We deem our most important success to be the redevelopment of the downtown riverfront.

Some other accomplishments you may not be aware of are:

— Brought Aluminastic Corporation to the South Ironton Industrial Park. They have several employees and are hopeful of expanding.

— Established Bellemont Subdivision— Approximately $1 million in state cleanup funding and Ironton’s first subdivision in 40 years. Money from the sale of lots is being used to fund various Ironton development projects.

— Obtained USEPA petroleum grant of $200,000 to fund an environmental assessment of many of the city’s former industrial sites.

— Purchased the former Armory building for redevelopment.

— Obtained capital line item funding in the state budget for $150,000 to purchase the Riverfront at Etna Street. Obtained and managed a $278,000.00 Clean Ohio grant for a Phase II environmental assessment of that property. Obtained and managed a $1.5 million dollar Clean Ohio grant to clean up/prepare the property for commercial development.
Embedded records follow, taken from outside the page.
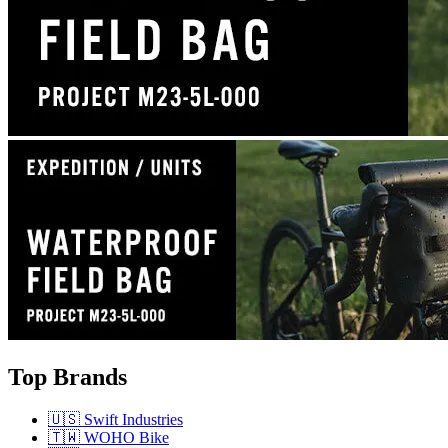
Top Brands
🇺🇸 Swift Industries
🇹🇼 WOHO Bike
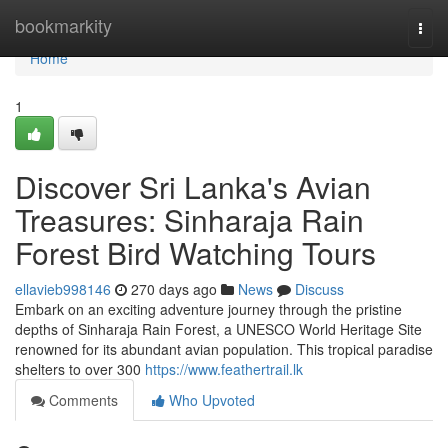
Home
bookmarkity
Togg
navi
Home
1
Discover Sri Lanka's Avian
Treasures: Sinharaja Rain
Forest Bird Watching Tours
ellavieb998146
270 days ago
News
Discuss
Embark on an exciting adventure journey through the pristine
depths of Sinharaja Rain Forest, a UNESCO World Heritage Site
renowned for its abundant avian population. This tropical paradise
shelters to over 300
https://www.feathertrail.lk
Comments
Who Upvoted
— Obtained and sold the former Ironton Coke Administration Building on South Third Street.

— Playing a lead role in the redevelopment of the RONA

— Brought Swift Industries to the South Ironton Industrial Park. Recently sold additional land for that company to expand state— of— the art technical operations and hire more people at the site.

— Playing a major role in the joint effort to redevelop the Ninth and Vernon street area with a hotel, restaurants and shopping.

— Obtained a $283,000 Clean Ohio grant to environmentally assess the former Tiger Metals property. That process is ongoing.

— Developed a three part strategic plan for the redevelopment of the City of Ironton.

— Assisted in the marketing of several Ironton buildings.

— Assisted in bringing several restaurants to Ironton and played the lead role in relocating Cooke’s Farm Market and Guy›s Floor Coverings.

— Sponsor of the historical Ironton Pictorial Banners

— Played a major role in obtaining $400,000 in coal severance funding to repair the Ora Richey Road slip.

— Provided property to the Lawrence County Horseman’s Association for the conduct of numerous, frequent horse shows on vacant land at the South Ironton Industrial Park next year.

Present and past board members are myself, Bill Dickens, Joe Isaac, Tim Rist, Mike Gleichauf, Jay Zornes, Jodi Rowe Collins, Walt Holbrook, Mike Haas, Cecil Townsend, Philip Heald, and Rob Slagel.

We strongly believe this foundational work is imperative for building an improved long term future for our hometown.


Paul Woods is chairman of the Ironton Port Authority.